» EXERCISE TEXT
-- Opening Marker --
Court Rules - Particular Civil Proceedings - Mandatory Arbitration

III. PARTICULAR CIVIL PROCEEDINGS

ARTICLE 13: MANDATORY ARBITRATION

The mandatory arbitration program in the Circuit Court for the 18th Judicial Circuit, DuPage County, Illinois is governed by Supreme Court Rules 86-95 (not chaptered in ILCS) for the conduct of Mandatory Arbitration Proceedings. Pursuant to Supreme Court Rule 86(c), the Circuit Judges of the 18th Judicial Circuit adopt the following Local Rules effective January 23, 1989. Arbitration proceedings and small claims jury proceedings shall be governed by Supreme Court Rules and Article 13.

13.01 CIVIL ACTIONS SUBJECT TO MANDATORY ARBITRATION (S.Ct. Rule 86)

(a) Mandatory Arbitration proceedings are undertaken and conducted in the Circuit Court for the 18th Judicial Circuit, pursuant to Order of the Illinois Supreme Court of December 19, 1988 and written letter from the Illinois Supreme Court dated November 20, 1996.
-- Closing Marker --
» WHAT THE EXERCISE ASKS
Transcribe the passage of the mandatory arbitration rules starting at "ARTICLE 13: MANDATORY" and ending at "and Article 13.".

» SUPPLIED INFORMATION
-- Opening Marker --
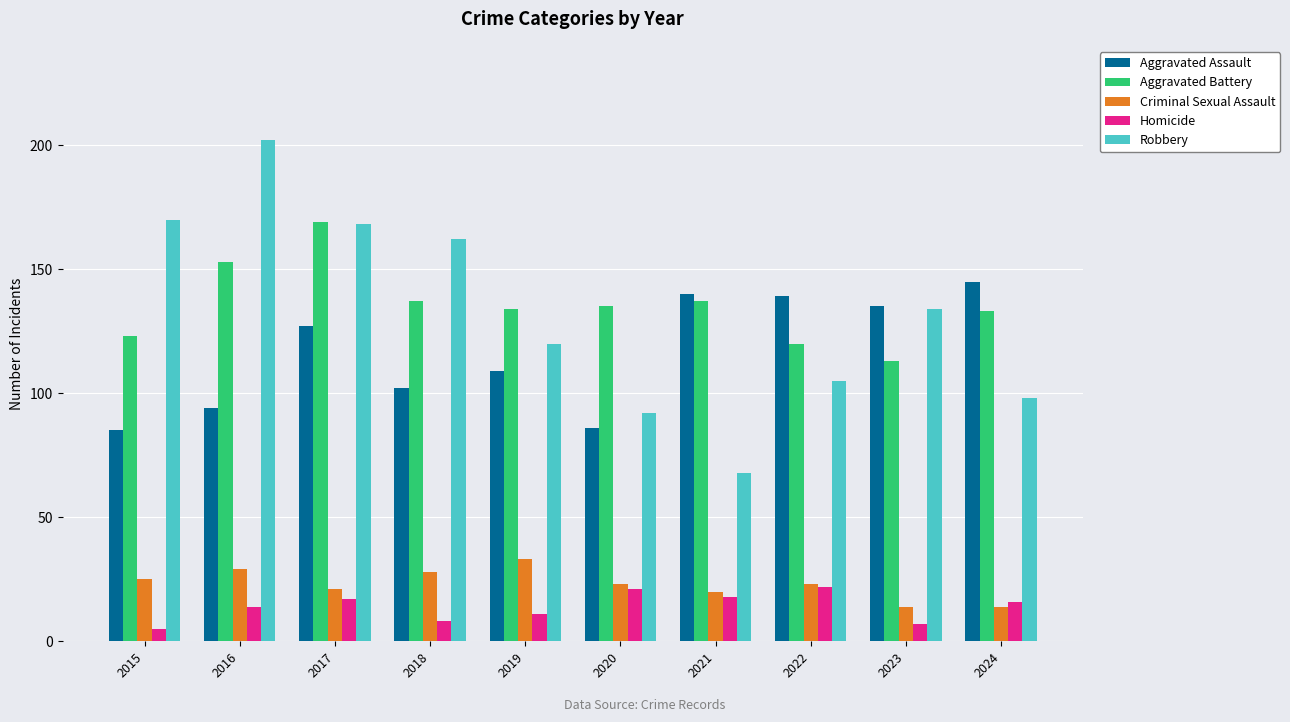

What is the minimum value shown in the chart?

5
-- Closing Marker --
» WRITTEN ANSWER
ARTICLE 13: MANDATORY ARBITRATION

The mandatory arbitration program in the Circuit Court for the 18th Judicial Circuit, DuPage County, Illinois is governed by Supreme Court Rules 86-95 (not chaptered in ILCS) for the conduct of Mandatory Arbitration Proceedings. Pursuant to Supreme Court Rule 86(c), the Circuit Judges of the 18th Judicial Circuit adopt the following Local Rules effective January 23, 1989. Arbitration proceedings and small claims jury proceedings shall be governed by Supreme Court Rules and Article 13.